Thursday, December 24, 2009

The Christmas Story

It appears that I only take time to contemplate and actually write my thoughts down near holidays.  So here is my Christmas post.  Written after some time of reflection and after another fantastic evening at Grandma's with the family  I have spent over 20 years of Christmas' with.  With my love here goes...

What is the central message of Christmas?  Is it the love of Christ?  Is it the act of giving gifts?  Is it the time spent honoring those we love with our presence and our joy?  Or are these just by-products of a more fundamental truth?  I believe the answer lies in the very beginning of the Christmas story. 

The story starts with a birth, the story begins with hope.  What can be more hopeful than the birth of a child?  An empty canvas with all the colors of the world available to be painted upon it…a life unburdened with the sorrows the world and our fellow man can offer.  And what a hope this particular birth brought…the hopes of generations of peoples on the shoulders of an infant.  And what faith does God have in this story; to pass the continuing of His kingdom, the hopes of His people, and the continuing of His very being to the son of a carpenter. 
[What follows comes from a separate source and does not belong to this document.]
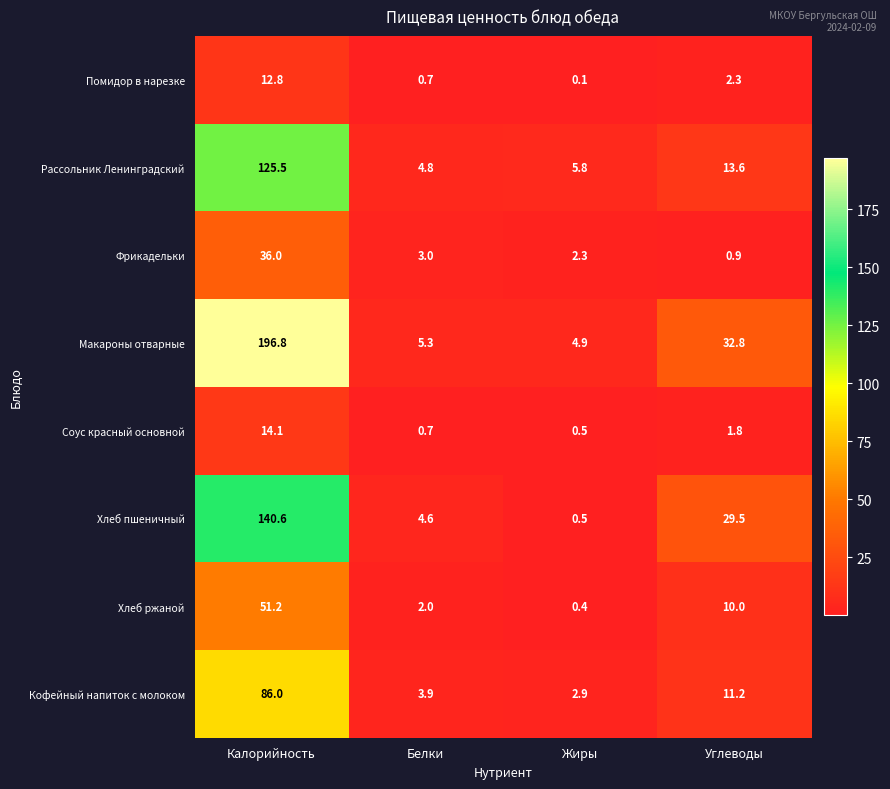

At how many categories does at least one series exceed 51?

1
What faith in the goodness of his creation does God show?  Why does he trust that His son’s message will be carried?  In the hearts of a few men and women was the mission passed to and yet it burned as an unquenchable fire in the bellies that could not be denied.  What led them to risk and ultimately lose life over Christ’s message?  What pushed them to the very ends of their earth?  It was hope. 

Jesus offered a glimmer of hope; for many long looked for and for others a deux ex machina (aid unlooked for).  He was a calm voice in a wilderness of doubt, a healer in the midst of no cure and a beacon of light in a sea of an infinite darkness.  Christ’s birth set in motion a chain of events that shook the very foundations of the world upon which we and our ancestors have existed and continue to exist.  If for nothing else this one fact would both comfort and embolden me.  Our life is intrinsically tied to those who have come before us, those we encounter in our journey, and those that we leave behind; the impact we can have on all of those journeys is one of incredible magnitude; that which should never be taken lightly, but always taken with hopeful hearts.  This day among all others we should remember Jesus Christ, his birth, and the hope it offers to us.  His life is a testament to all that is good in this world.  I ask that on this day we cast aside our doubts, lean not on our fears, and plunge forward into our lives with a child-like belief in hope; understanding that, as every artist knows, our canvas is as filled with as many possibilities for joy as it was the day we were born.  We must believe in the vision of joy, pick up the brush filled with hope, and paint the pictures of our lives in vibrant strokes of yellow. 

To those that I love the most in this world, Merry Christmas!